Opportunity cost is the value of any alternative that you must give up when you make a choice. In other words, when you choose A over B, the cost of your choice is the value of choosing B.
For example, if you make $1,000 a day and you have the choice of either working or taking that day off to relax. If you choose to relax, you are forgoing the opportunity to earn $1,000. Therefore, the opportunity cost for choosing to take the day off is $1,000. On the other hand, the opportunity cost for working that day is the value of taking the day off to relax, however imprecise that value may be.
Let's say you want to take the day off to go to Disneyland instead of staying at home. Let's assume that the admission ticket cost $50, food and drinks cost $25, and transportation cost $25, which is all that you will spend for going to Disneyland. The accounting cost of going to Disney is $100 ($50+$25+$25), which is how much most people without knowledge of economics think going to Disneyland will cost. However, the economic cost of going to Disneyland is $1,100 ($100 directly associated with going to Disney plus $1,000 in opportunity cost).

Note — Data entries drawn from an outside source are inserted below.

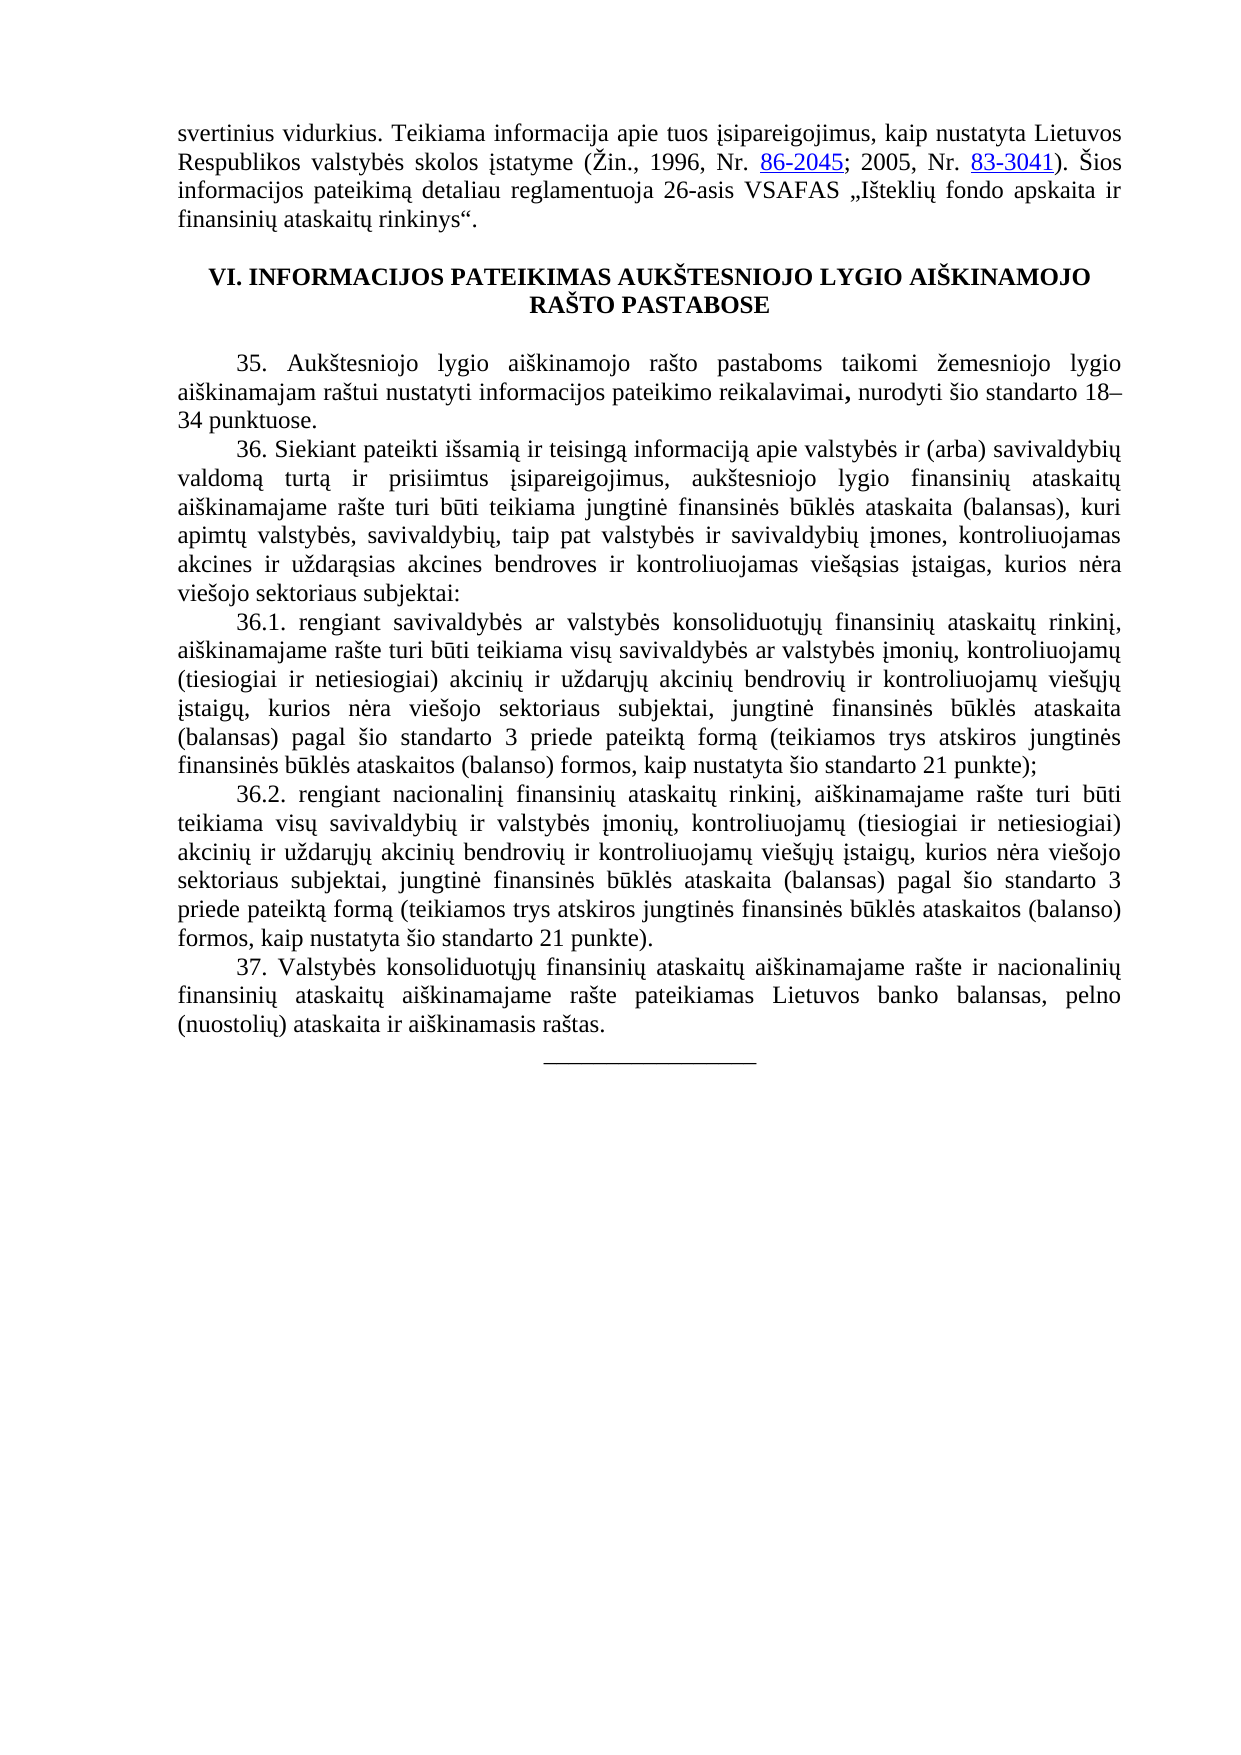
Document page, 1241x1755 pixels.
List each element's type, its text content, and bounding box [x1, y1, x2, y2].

text 36.1. rengiant savivaldybės ar valstybės konsoliduotųjų finansinių ataskaitų rinkinį, aiškinamajame rašte turi būti teikiama visų savivaldybės ar valstybės įmonių, kontroliuojamų (tiesiogiai ir netiesiogiai) akcinių ir uždarųjų akcinių bendrovių ir kontroliuojamų viešųjų įstaigų, kurios nėra viešojo sektoriaus subjektai, jungtinė finansinės būklės ataskaita (balansas) pagal šio standarto 3 priede pateiktą formą (teikiamos trys atskiros jungtinės finansinės būklės ataskaitos (balanso) formos, kaip nustatyta šio standarto 21 punkte); [177, 607, 1122, 779]
text _________________ [177, 1038, 1122, 1067]
text 36. Siekiant pateikti išsamią ir teisingą informaciją apie valstybės ir (arba) savivaldybių valdomą turtą ir prisiimtus įsipareigojimus, aukštesniojo lygio finansinių ataskaitų aiškinamajame rašte turi būti teikiama jungtinė finansinės būklės ataskaita (balansas), kuri apimtų valstybės, savivaldybių, taip pat valstybės ir savivaldybių įmones, kontroliuojamas akcines ir uždarąsias akcines bendroves ir kontroliuojamas viešąsias įstaigas, kurios nėra viešojo sektoriaus subjektai: [177, 434, 1122, 607]
text 36.2. rengiant nacionalinį finansinių ataskaitų rinkinį, aiškinamajame rašte turi būti teikiama visų savivaldybių ir valstybės įmonių, kontroliuojamų (tiesiogiai ir netiesiogiai) akcinių ir uždarųjų akcinių bendrovių ir kontroliuojamų viešųjų įstaigų, kurios nėra viešojo sektoriaus subjektai, jungtinė finansinės būklės ataskaita (balansas) pagal šio standarto 3 priede pateiktą formą (teikiamos trys atskiros jungtinės finansinės būklės ataskaitos (balanso) formos, kaip nustatyta šio standarto 21 punkte). [177, 779, 1122, 952]
text 37. Valstybės konsoliduotųjų finansinių ataskaitų aiškinamajame rašte ir nacionalinių finansinių ataskaitų aiškinamajame rašte pateikiamas Lietuvos banko balansas, pelno (nuostolių) ataskaita ir aiškinamasis raštas. [177, 952, 1122, 1038]
text svertinius vidurkius. Teikiama informacija apie tuos įsipareigojimus, kaip nustatyta Lietuvos Respublikos valstybės skolos įstatyme (Žin., 1996, Nr. 86-2045; 2005, Nr. 83-3041). Šios informacijos pateikimą detaliau reglamentuoja 26-asis VSAFAS „Išteklių fondo apskaita ir finansinių ataskaitų rinkinys“. [177, 118, 1122, 233]
text 35. Aukštesniojo lygio aiškinamojo rašto pastaboms taikomi žemesniojo lygio aiškinamajam raštui nustatyti informacijos pateikimo reikalavimai, nurodyti šio standarto 18–34 punktuose. [177, 348, 1122, 434]
text VI. INFORMACIJOS PATEIKIMAS AUKŠTESNIOJO LYGIO AIŠKINAMOJO RAŠTO PASTABOSE [177, 262, 1122, 319]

The economic concept of opportunity cost is a very powerful concept that will enable you to see another dimension in your decision making. As an entrepreneur, you must consistently juggle between alternatives. The concept of opportunity cost tells you that there really is no free lunch: there is always an opportunity cost. Understanding this concept will help you determine the true cost (economic cost) of your decisions.
Let's end with a tricky question that even most economists get wrong:
You won a free ticket to see play A. Play B is performing at the same time and is your next-best alternative. Tickets to see play B cost $40 but on any given day you are willing to pay up to $50 to see play B. Based on this information, what is the opportunity cost of seeing play A?
Take your time to think about it…
The answer is $10. Why? You are looking for the value of the alternative that you are forgoing. On any given day, you are willing to pay up to $50 to see play B so play B is worth $50 dollars to you. However, you must pay $40 dollars to go see it. Therefore, the net value of seeing play B is $10. By definition, your opportunity cost of seeing play A is $10.